Review – V Picks Polished Snake

John Tron Davidson
June 6, 2019
February 10, 2021

Before I really got started with HR! one of my favourite companies was V-Picks. Incredibly, Vinni Smith was one of the very first interviewees for my fledgling site, and I was thinking about this the other day as I cracked into my swollen box of acrylic plectrums. It takes a lot for me to make such a declaration, but even with the colossal tide of picks that I possess, the one I’m going to talk about today is right up the top of the tree.

Plump as a cherubs face at 4.1mm, the Polished Snake is a masterpiece. I wanted to get that out up top so I could draw a line under my unbridled excitement and spend the rest of this review reporting the facts. Let us proceed without joy or excitement and discuss the inherent nature of this item.

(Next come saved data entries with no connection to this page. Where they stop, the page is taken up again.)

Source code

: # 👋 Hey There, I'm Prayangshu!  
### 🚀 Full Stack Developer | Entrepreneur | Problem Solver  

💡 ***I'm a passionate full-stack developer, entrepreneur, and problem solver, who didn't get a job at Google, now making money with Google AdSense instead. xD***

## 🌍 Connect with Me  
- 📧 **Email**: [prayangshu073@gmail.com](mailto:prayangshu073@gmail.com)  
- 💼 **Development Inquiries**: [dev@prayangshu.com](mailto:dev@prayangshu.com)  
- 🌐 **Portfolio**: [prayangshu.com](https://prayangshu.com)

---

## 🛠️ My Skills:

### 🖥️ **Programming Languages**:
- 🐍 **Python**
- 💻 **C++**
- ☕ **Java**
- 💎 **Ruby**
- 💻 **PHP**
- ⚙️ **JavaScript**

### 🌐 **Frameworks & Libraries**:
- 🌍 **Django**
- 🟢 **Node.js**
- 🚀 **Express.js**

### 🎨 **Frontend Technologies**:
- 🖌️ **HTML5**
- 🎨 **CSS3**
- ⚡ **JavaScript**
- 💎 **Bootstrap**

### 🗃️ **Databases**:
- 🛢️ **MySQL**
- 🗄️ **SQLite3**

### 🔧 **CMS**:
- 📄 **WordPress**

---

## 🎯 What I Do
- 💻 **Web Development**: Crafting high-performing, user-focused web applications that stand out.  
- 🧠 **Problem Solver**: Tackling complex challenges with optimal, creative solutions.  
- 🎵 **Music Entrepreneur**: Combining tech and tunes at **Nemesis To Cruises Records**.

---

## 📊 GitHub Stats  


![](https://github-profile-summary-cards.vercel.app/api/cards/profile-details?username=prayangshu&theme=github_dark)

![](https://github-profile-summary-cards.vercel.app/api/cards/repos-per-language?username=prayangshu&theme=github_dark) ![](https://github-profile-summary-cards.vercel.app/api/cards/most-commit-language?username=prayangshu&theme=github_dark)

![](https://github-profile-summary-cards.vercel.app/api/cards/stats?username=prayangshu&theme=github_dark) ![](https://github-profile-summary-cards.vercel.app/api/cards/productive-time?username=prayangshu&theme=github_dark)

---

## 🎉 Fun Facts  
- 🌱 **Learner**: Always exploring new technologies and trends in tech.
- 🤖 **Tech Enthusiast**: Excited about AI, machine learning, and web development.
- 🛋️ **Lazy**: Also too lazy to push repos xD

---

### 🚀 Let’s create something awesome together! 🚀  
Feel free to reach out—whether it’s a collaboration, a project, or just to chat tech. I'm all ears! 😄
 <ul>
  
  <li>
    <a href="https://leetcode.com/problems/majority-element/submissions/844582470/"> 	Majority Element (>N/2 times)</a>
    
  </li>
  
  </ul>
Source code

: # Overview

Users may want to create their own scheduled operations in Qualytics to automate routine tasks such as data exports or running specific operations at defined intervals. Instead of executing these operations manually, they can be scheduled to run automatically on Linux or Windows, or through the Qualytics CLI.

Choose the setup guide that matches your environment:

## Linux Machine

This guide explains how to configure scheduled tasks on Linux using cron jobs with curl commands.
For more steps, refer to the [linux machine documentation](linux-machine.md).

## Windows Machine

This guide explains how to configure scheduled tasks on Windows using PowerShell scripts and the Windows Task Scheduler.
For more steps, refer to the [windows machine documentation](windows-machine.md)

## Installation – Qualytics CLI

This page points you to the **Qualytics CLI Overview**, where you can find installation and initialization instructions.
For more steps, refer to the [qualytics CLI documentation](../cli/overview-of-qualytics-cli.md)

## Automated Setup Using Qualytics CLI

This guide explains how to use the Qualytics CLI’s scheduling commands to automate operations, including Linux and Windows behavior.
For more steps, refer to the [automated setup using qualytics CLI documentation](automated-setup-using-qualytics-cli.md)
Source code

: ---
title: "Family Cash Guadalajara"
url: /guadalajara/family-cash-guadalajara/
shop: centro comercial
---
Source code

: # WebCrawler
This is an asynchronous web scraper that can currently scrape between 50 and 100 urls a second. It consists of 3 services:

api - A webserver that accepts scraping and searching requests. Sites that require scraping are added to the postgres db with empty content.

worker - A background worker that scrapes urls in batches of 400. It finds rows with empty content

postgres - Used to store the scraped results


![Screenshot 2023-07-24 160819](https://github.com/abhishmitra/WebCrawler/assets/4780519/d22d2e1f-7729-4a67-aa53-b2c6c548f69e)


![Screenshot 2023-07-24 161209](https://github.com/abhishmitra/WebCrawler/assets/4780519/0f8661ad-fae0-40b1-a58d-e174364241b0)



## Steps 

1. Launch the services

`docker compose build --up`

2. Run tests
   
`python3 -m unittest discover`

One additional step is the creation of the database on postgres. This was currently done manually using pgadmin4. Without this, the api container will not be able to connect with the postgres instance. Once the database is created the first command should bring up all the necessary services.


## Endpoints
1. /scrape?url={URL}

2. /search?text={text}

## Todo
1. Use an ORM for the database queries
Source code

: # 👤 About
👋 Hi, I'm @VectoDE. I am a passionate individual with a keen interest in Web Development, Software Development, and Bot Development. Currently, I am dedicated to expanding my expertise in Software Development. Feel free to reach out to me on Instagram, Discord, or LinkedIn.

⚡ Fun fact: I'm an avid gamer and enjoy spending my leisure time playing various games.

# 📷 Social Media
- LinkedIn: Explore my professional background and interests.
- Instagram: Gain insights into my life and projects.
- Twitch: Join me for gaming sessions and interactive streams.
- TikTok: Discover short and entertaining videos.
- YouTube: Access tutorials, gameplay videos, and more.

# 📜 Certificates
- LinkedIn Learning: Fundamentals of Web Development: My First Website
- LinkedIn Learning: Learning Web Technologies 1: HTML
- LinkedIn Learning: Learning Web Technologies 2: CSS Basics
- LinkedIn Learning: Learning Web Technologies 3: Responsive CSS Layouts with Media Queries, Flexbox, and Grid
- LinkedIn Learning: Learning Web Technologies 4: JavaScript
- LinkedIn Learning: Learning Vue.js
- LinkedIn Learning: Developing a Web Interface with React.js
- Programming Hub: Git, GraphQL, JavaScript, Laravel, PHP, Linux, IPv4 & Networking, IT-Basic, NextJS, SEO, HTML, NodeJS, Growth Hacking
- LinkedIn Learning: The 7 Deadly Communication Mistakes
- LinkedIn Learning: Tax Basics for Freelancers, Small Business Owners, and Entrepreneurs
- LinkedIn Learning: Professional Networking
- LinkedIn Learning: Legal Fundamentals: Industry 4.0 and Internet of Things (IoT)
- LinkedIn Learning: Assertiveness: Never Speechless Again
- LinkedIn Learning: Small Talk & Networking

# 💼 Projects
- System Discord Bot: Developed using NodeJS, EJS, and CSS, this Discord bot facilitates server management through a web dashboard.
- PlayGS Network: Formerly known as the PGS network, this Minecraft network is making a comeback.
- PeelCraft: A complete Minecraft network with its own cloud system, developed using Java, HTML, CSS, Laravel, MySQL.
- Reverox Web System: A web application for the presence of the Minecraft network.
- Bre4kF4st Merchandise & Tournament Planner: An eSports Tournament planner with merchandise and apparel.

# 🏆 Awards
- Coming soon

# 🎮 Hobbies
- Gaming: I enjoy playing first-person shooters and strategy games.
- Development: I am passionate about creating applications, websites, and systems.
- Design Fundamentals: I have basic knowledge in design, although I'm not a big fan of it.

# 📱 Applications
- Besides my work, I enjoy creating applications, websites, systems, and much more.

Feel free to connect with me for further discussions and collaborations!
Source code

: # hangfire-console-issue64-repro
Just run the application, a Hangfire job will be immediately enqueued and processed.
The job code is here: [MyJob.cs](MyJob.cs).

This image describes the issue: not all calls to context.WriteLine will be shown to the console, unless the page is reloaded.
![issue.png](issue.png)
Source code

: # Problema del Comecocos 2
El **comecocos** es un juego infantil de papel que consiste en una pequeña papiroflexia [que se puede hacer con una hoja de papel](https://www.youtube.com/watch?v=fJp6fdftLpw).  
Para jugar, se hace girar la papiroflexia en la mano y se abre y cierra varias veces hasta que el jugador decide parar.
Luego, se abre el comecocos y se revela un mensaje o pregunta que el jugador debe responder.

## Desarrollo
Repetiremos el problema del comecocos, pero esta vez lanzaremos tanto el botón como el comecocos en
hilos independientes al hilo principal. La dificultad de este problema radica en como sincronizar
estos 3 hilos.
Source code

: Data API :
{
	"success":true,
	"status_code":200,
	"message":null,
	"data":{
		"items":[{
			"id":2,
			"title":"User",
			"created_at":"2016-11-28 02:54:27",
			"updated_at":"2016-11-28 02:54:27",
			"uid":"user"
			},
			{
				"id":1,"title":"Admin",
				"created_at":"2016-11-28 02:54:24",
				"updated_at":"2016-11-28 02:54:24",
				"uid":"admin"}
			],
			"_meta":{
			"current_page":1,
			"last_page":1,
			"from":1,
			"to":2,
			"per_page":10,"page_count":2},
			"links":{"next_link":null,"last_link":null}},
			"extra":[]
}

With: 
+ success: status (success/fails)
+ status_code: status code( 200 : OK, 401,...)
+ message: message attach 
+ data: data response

Like its brethren, the Snake is made from cross-cast acrylic, and like most of the larger V-Picks, comes in both polished and ghost-buffed form. I prefer ghost-buffing as a general rule, but in the case of the Snake, the polished version is the heavy ticket. Unlike the Dimension, which has a rounded tip, the Snake is quite pointed at all three corners, and the lack of graphics (save for its name) mean that it’s got a greater open surface when it comes to grip.

And grip it does. Regular readers of the Rep will know how adhesive my skin finds acrylic, and the security that comes with that means that this shiny saint clings effortlessly to my hands like a marmot or something. I’ve trem-picked, chugged and strummed with this plectrum completely free of worry that it might get away from me, and I’d gladly gig without a backup all day.

Tonally speaking, it’s got plenty of push, and the sharpness of the tips means that it’s got great clarity and note separation. The top end is a little hooded compared to an Agate pick of the same thickness-a characteristic of the material-but it’s certainly more outspoken in a treble capacity than Ultem or Nylon. The bevel is comparative to the Dunlop 420, and predictably for a plectrum with such a massive bevel, it does chirp quite a bit. A lot, actually, something which is significantly lessened in its ghost-buffed variation.

This is the only real sticking point with the Snake, and in truth, if you’re a fan of acrylic you’ll no doubt have made your peace with this long ago. I personally don’t find it all that distressing, but as I’m always honest with you wonderful people, it’s only right that I mention it. That being said, if you’ve got even the most vague interest in the wonderfully see-through sleighride that is the foremost plastic from which to build aquariums, this is a monster.